Les faits se sont produits à plusieurs reprises rue de Doubs à Strasbourg, entre le 25 août et le 13 septembre. Le 13, il est arrêté par la police municipale pour violences à l’aide d’un manche à balai en aluminium. "Allah va vous punir !", "Si tu restes là, je te tape 100 fois", aurait-il proféré à l’encontre des prostitués. Ahmed, lui, reconnaît uniquement les violences produites à l’aide du manche à balai. Pas les menaces.
Le renvoi du procès décidé, l’enjeu de l’audience concerne le devenir très proche de cet homme. Va-t-il ressortir libre ? "Cet homme s’est livré à une traque de mes clientes. Il y a une vraie peur désormais parmi elles. Ce serait impensable qu’il se retrouve dans cette rue quotidiennement", maintient leur avocat. Une des prostituées tient son amie par les épaules, elles se rassurent.

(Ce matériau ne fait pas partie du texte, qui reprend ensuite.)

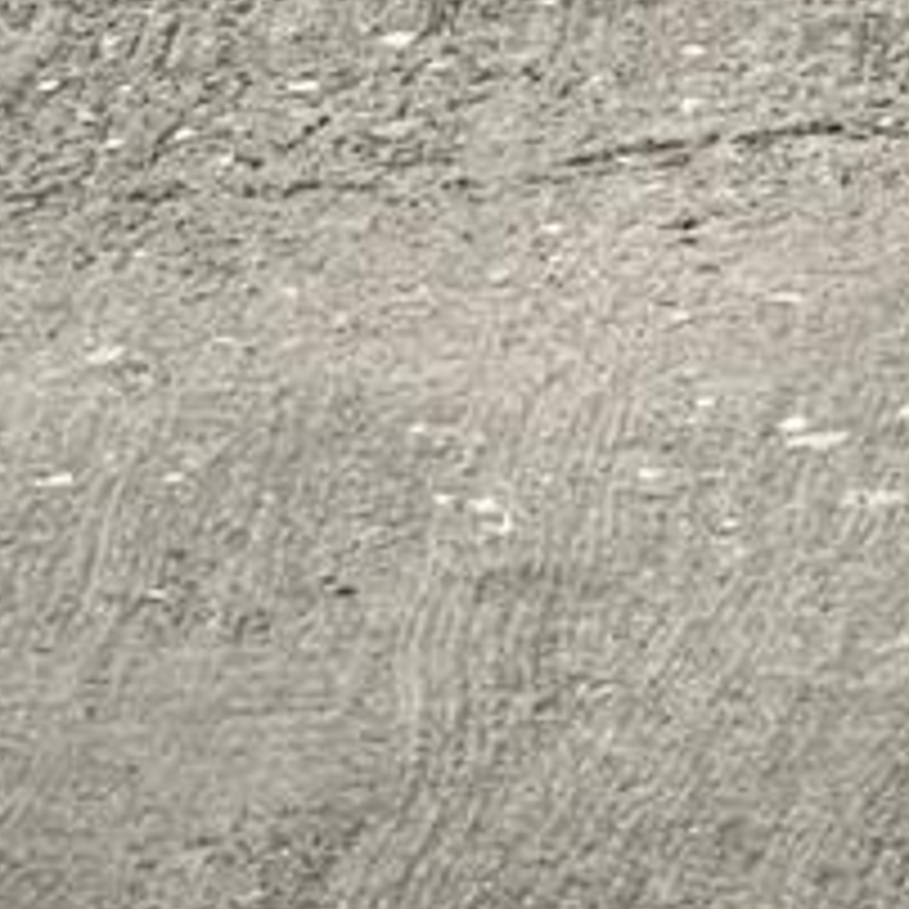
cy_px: -684
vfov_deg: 5.1
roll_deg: -1.2
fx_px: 9982
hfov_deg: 5.2
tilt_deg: -14.1
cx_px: 1377
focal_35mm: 336
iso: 80
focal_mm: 7.5
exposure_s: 1/99
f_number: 2.2
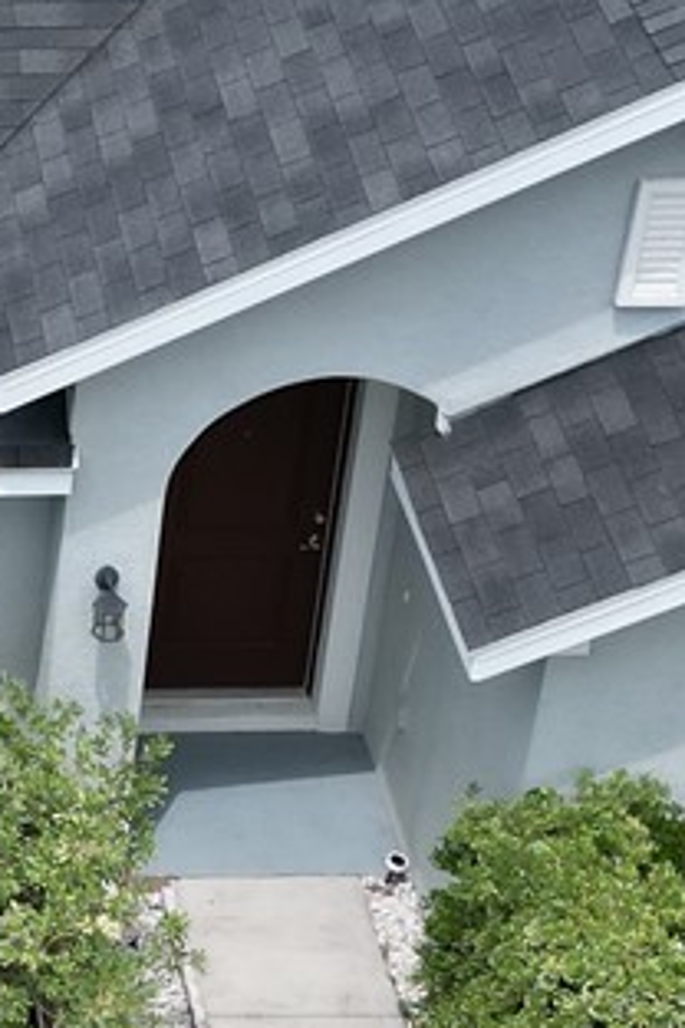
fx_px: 3653
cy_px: 577
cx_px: -524
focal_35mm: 128
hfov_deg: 10.1
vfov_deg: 16.0
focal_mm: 6.72
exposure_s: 1/4000
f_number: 1.7
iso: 160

"Nous avons peur", déclarent les femmes présentes dans la salle. "Les faits se sont produits sur plusieurs semaines. Pourquoi ? La raison m’intéresse subsidiairement. Ces femmes l’ont dit elles-mêmes, elles ont peur et elles ont raison. Elles doivent avoir la possibilité de vivre en toute sécurité", assure l’un des avocats des victimes.
Des prostituées menacées
"Je regrette ce que j’ai fait. Ce n’était pas voulu. J’ai mis des coups sur les fesses mais pas sur la tête. Ça ne se reproduira plus". Ahmed fixe en permanence ses victimes. Il peine à les convaincre. Jeanne, cinq autres femmes et un homme, majoritairement bulgares, assistent, grâce à une interprète, à l’explication des faits. Tenue militaire moulante ou extensions blondes, elles ont la quarantaine, sont énervées et le font entendre. À chaque mot de l’avocate d’Ahmed, les voix s’élèvent et ça bavarde comme en classe.
"Encore une qui parle et elle sort ! Ce n’est pas un poulailler ici !", s’exclame le juge. "Ce n’est pas l’époque pour dire ça", reprend immédiatement la procureure. Les prostituées ont compris la leçon et continuent de suivre attentivement l’audience.

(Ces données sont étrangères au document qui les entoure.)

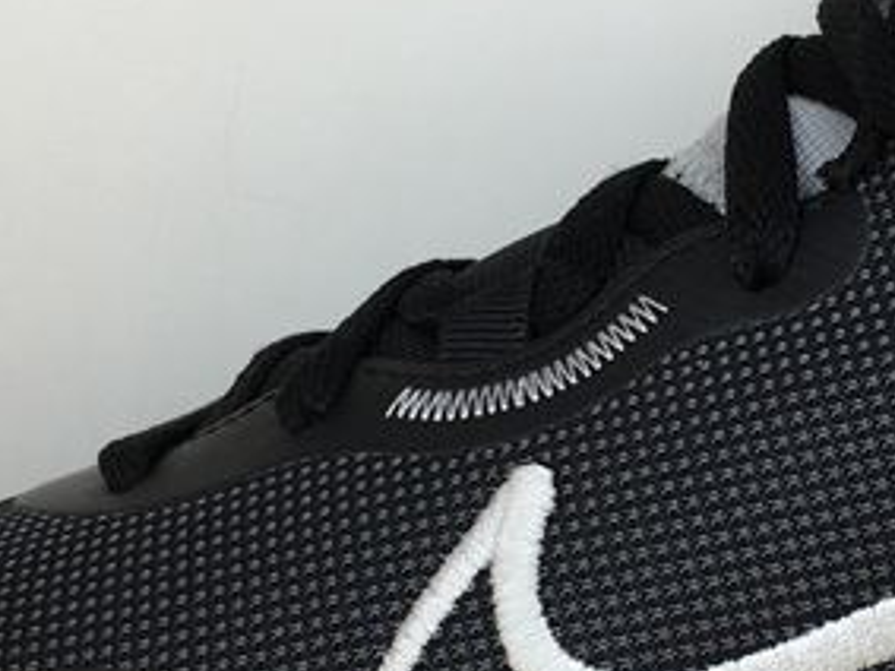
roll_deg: +0.7
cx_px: 705
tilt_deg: -6.6
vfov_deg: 17.9
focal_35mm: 82
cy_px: 503
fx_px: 2119
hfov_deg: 23.5
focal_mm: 4.15
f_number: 2.2
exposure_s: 1/121
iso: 25
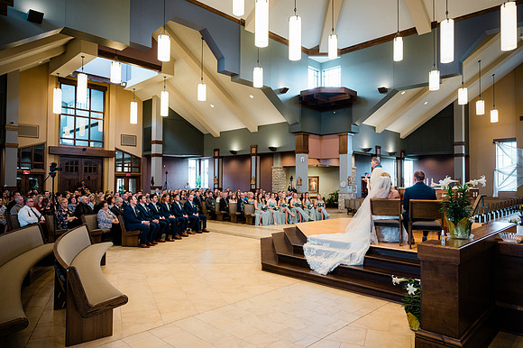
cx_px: 262
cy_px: 174
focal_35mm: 24
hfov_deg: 73.8
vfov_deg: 53.1
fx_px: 348
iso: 1000
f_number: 2.8
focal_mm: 24
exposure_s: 1/250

"Il doit être en liberté pour mieux préparer le dossier. Mon client n’a pas d’antécédents de violence et dehors il aura toute la possibilité de se rendre dans des agences d’intérim", défend maître Clémence Réthoré. "C’est une vraie pute celle-là ! marmonne Jeanne. Nous au moins lorsqu’un client est odieux, on le refuse". Le procès d'Ahmed sera reporté à début octobre. Lui, mercredi soir, a dormi en prison.